> [YOUR TASK]:
Leave the pictures aside. Retype exactly the lines from the top of the data below through the one holding "# No, don't embrace the terminal".

------------------------

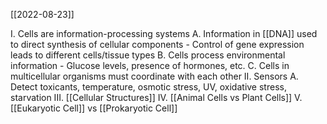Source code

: [[2022-08-23]]

I. Cells are information-processing systems
	A. Information in [[DNA]] used to direct synthesis of cellular components
		- Control of gene expression leads to different cells/tissue types
	B. Cells process environmental information
		- Glucose levels, presence of hormones, etc.
	C. Cells in multicellular organisms must coordinate with each other
II. Sensors
	A. Detect toxicants, temperature, osmotic stress, UV, oxidative stress, starvation
III. [[Cellular Structures]]
IV. [[Animal Cells vs Plant Cells]]
V. [[Eukaryotic Cell]] vs [[Prokaryotic Cell]]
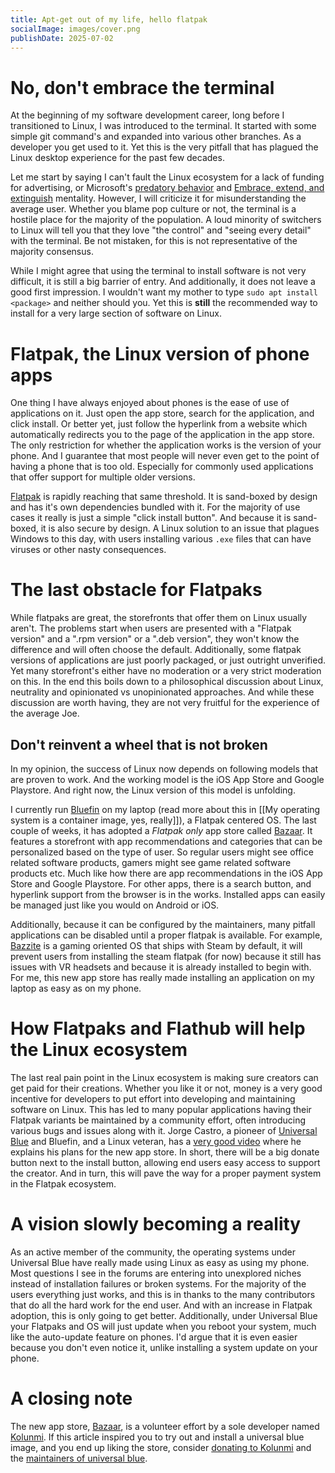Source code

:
 ```yaml
---
title: Apt-get out of my life, hello flatpak
socialImage: images/cover.png
publishDate: 2025-07-02
---
```

# No, don't embrace the terminal
At the beginning of my software development career, long before I transitioned to Linux, I was introduced to the terminal. It started with some simple git command's and expanded into various other branches. As a developer you get used to it. Yet this is the very pitfall that has plagued the Linux desktop experience for the past few decades. 

Let me start by saying I can't fault the Linux ecosystem for a lack of funding for advertising, or Microsoft's [predatory behavior](https://www.justice.gov/atr/us-v-microsoft-proposed-findings-fact-0) and [Embrace, extend, and extinguish](https://en.wikipedia.org/wiki/Embrace,_extend,_and_extinguish) mentality. However, I will criticize it for misunderstanding the average user. Whether you blame pop culture or not, the terminal is a hostile place for the majority of the population. 
A loud minority of switchers to Linux will tell you that they love "the control" and "seeing every detail" with the terminal. Be not mistaken, for this is not representative of the majority consensus.

While I might agree that using the terminal to install software is not very difficult, it is still a big barrier of entry. And additionally, it does not leave a good first impression. I wouldn't want my mother to type `sudo apt install <package>` and neither should you. Yet this is **still** the recommended way to install for a very large section of software on Linux.

# Flatpak, the Linux version of phone apps
One thing I have always enjoyed about phones is the ease of use of applications on it. Just open the app store, search for the application, and click install. Or better yet, just follow the hyperlink from a website which automatically redirects you to the page of the application in the app store. The only restriction for whether the application works is the version of your phone. And I guarantee that most people will never even get to the point of having a phone that is too old. Especially for commonly used applications that offer support for multiple older versions.

[Flatpak](https://flatpak.org/) is rapidly reaching that same threshold. It is sand-boxed by design and has it's own dependencies bundled with it. For the majority of use cases it really is just a simple "click install button". And because it is sand-boxed, it is also secure by design. A Linux solution to an issue that plagues Windows to this day, with users installing various `.exe` files that can have viruses or other nasty consequences.

# The last obstacle for Flatpaks
While flatpaks are great, the storefronts that offer them on Linux usually aren't. 
The problems start when users are presented with a "Flatpak version" and a ".rpm version" or a ".deb version", they won't know the difference and will often choose the default. 
Additionally, some flatpak versions of applications are just poorly packaged, or just outright unverified. Yet many storefront's either have no moderation or a very strict moderation on this. In the end this boils down to a philosophical discussion about Linux, neutrality and opinionated vs unopinionated approaches. And while these discussion are worth having, they are not very fruitful for the experience of the average Joe.

## Don't reinvent a wheel that is not broken
In my opinion, the success of Linux now depends on following models that are proven to work. And the working model is the iOS App Store and Google Playstore. And right now, the Linux version of this model is unfolding. 

I currently run [Bluefin](https://projectbluefin.io/) on my laptop (read more about this in [[My operating system is a container image, yes, really]]), a Flatpak centered OS. The last couple of weeks, it has adopted a *Flatpak only* app store called [Bazaar](https://github.com/kolunmi/bazaar). It features a storefront with app recommendations and categories that can be personalized based on the type of user. So regular users might see office related software products, gamers might see game related software products etc. Much like how there are app recommendations in the iOS App Store and Google Playstore. For other apps, there is a search button, and hyperlink support from the browser is in the works. Installed apps can easily be managed just like you would on Android or iOS.

Additionally, because it can be configured by the maintainers, many pitfall applications can be disabled until a proper flatpak is available. For example, [Bazzite](https://bazzite.gg/) is a gaming oriented OS that ships with Steam by default, it will prevent users from installing the steam flatpak (for now) because it still has issues with VR headsets and because it is already installed to begin with. 
For me, this new app store has really made installing an application on my laptop as easy as on my phone.

# How Flatpaks and Flathub will help the Linux ecosystem
The last real pain point in the Linux ecosystem is making sure creators can get paid for their creations. Whether you like it or not, money is a very good incentive for developers to put effort into developing and maintaining software on Linux. This has led to many popular applications having their Flatpak variants be maintained by a community effort, often introducing various bugs and issues along with it. Jorge Castro, a pioneer of [Universal Blue](https://universal-blue.org/) and Bluefin, and a Linux veteran, has a [very good video](https://www.youtube.com/watch?v=W7KHqVrh25Q) where he explains his plans for the new app store. In short, there will be a big donate button next to the install button, allowing end users easy access to support the creator. And in turn, this will pave the way for a proper payment system in the Flatpak ecosystem.

# A vision slowly becoming a reality
As an active member of the community, the operating systems under Universal Blue have really made using Linux as easy as using my phone. Most questions I see in the forums are entering into unexplored niches instead of installation failures or broken systems. For the majority of the users everything just works, and this is in thanks to the many contributors that do all the hard work for the end user. And with an increase in Flatpak adoption, this is only going to get better. 
Additionally, under Universal Blue your Flatpaks and OS will just update when you reboot your system, much like the auto-update feature on phones. I'd argue that it is even easier because you don't even notice it, unlike installing a system update on your phone. 

# A closing note
The new app store, [Bazaar](https://github.com/kolunmi/bazaar), is a volunteer effort by a sole developer named [Kolunmi](https://github.com/kolunmi). If this article inspired you to try out and install a universal blue image, and you end up liking the store, consider [donating to Kolunmi](https://ko-fi.com/kolunmi) and the [maintainers of universal blue](https://github.com/ublue-os).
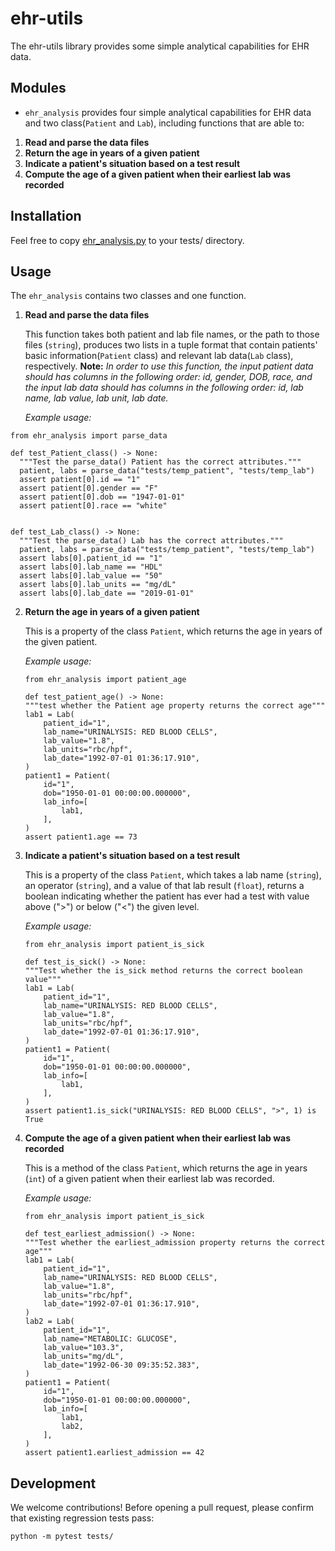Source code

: # ehr-utils

The ehr-utils library provides some simple analytical capabilities for EHR data.

## Modules

* `ehr_analysis` provides four simple analytical capabilities for EHR data and two class(`Patient` and `Lab`), including functions that are able to:
1. **Read and parse the data files**
2. **Return the age in years of a given patient**
3. **Indicate a patient's situation based on a test result**
4. **Compute the age of a given patient when their earliest lab was recorded**

## Installation
Feel free to copy [ehr_analysis.py](https://github.com/biostat821-2023/ehr-utils-XquanL/blob/phase3_new/src/ehr_analysis.py) to your tests/ directory.

## Usage
The `ehr_analysis` contains two classes and one function.
1. **Read and parse the data files**
  
   This function takes both patient and lab file names, or the path to those files (`string`), produces two lists in a tuple format that contain patients' basic information(`Patient` class) and relevant lab data(`Lab` class), respectively.
   **Note:** *In order to use this function, the input patient data should has columns in the following order: id, gender, DOB, race, and the input lab data should has columns in the following order: id, lab name, lab value, lab unit, lab date.*
  
   *Example usage:*
  ```{python}
  from ehr_analysis import parse_data
  
  def test_Patient_class() -> None:
    """Test the parse_data() Patient has the correct attributes."""
    patient, labs = parse_data("tests/temp_patient", "tests/temp_lab")
    assert patient[0].id == "1"
    assert patient[0].gender == "F"
    assert patient[0].dob == "1947-01-01"
    assert patient[0].race == "white"


  def test_Lab_class() -> None:
    """Test the parse_data() Lab has the correct attributes."""
    patient, labs = parse_data("tests/temp_patient", "tests/temp_lab")
    assert labs[0].patient_id == "1"
    assert labs[0].lab_name == "HDL"
    assert labs[0].lab_value == "50"
    assert labs[0].lab_units == "mg/dL"
    assert labs[0].lab_date == "2019-01-01"
   ```

    
    
2. **Return the age in years of a given patient**
    
    This is a property of the class `Patient`, which returns the age in years of the given patient.
    
   *Example usage:*
    ```{python}
    from ehr_analysis import patient_age
  
    def test_patient_age() -> None:
    """test whether the Patient age property returns the correct age"""
    lab1 = Lab(
        patient_id="1",
        lab_name="URINALYSIS: RED BLOOD CELLS",
        lab_value="1.8",
        lab_units="rbc/hpf",
        lab_date="1992-07-01 01:36:17.910",
    )
    patient1 = Patient(
        id="1",
        dob="1950-01-01 00:00:00.000000",
        lab_info=[
            lab1,
        ],
    )
    assert patient1.age == 73
    ```
    

    
    
3. **Indicate a patient's situation based on a test result**
    
    This is a property of the class `Patient`, which takes a lab name (`string`), an operator (`string`), and a value of that lab result (`float`), returns a boolean indicating whether the patient has ever had a test with value above (">") or below ("<") the given level. 
    
   *Example usage:*
    ```{python}
    from ehr_analysis import patient_is_sick
  
    def test_is_sick() -> None:
    """Test whether the is_sick method returns the correct boolean value"""
    lab1 = Lab(
        patient_id="1",
        lab_name="URINALYSIS: RED BLOOD CELLS",
        lab_value="1.8",
        lab_units="rbc/hpf",
        lab_date="1992-07-01 01:36:17.910",
    )
    patient1 = Patient(
        id="1",
        dob="1950-01-01 00:00:00.000000",
        lab_info=[
            lab1,
        ],
    )
    assert patient1.is_sick("URINALYSIS: RED BLOOD CELLS", ">", 1) is True
    ```



4. **Compute the age of a given patient when their earliest lab was recorded**

    This is a method of the class `Patient`, which returns the age in years (`int`) of a given patient when their earliest lab was recorded.
    
   *Example usage:*
    ```{python}
    from ehr_analysis import patient_is_sick
  
    def test_earliest_admission() -> None:
    """Test whether the earliest_admission property returns the correct age"""
    lab1 = Lab(
        patient_id="1",
        lab_name="URINALYSIS: RED BLOOD CELLS",
        lab_value="1.8",
        lab_units="rbc/hpf",
        lab_date="1992-07-01 01:36:17.910",
    )
    lab2 = Lab(
        patient_id="1",
        lab_name="METABOLIC: GLUCOSE",
        lab_value="103.3",
        lab_units="mg/dL",
        lab_date="1992-06-30 09:35:52.383",
    )
    patient1 = Patient(
        id="1",
        dob="1950-01-01 00:00:00.000000",
        lab_info=[
            lab1,
            lab2,
        ],
    )
    assert patient1.earliest_admission == 42
    ```


 ## Development
 We welcome contributions! Before opening a pull request, please confirm that existing regression tests pass:
   ```{python}
   python -m pytest tests/
   ```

------------------------

> [RESULT OF THE EXERCISE]:
Source code

: [[2022-08-23]]

I. Cells are information-processing systems
	A. Information in [[DNA]] used to direct synthesis of cellular components
		- Control of gene expression leads to different cells/tissue types
	B. Cells process environmental information
		- Glucose levels, presence of hormones, etc.
	C. Cells in multicellular organisms must coordinate with each other
II. Sensors
	A. Detect toxicants, temperature, osmotic stress, UV, oxidative stress, starvation
III. [[Cellular Structures]]
IV. [[Animal Cells vs Plant Cells]]
V. [[Eukaryotic Cell]] vs [[Prokaryotic Cell]]
Source code

:
 ```yaml
---
title: Apt-get out of my life, hello flatpak
socialImage: images/cover.png
publishDate: 2025-07-02
---
```

# No, don't embrace the terminal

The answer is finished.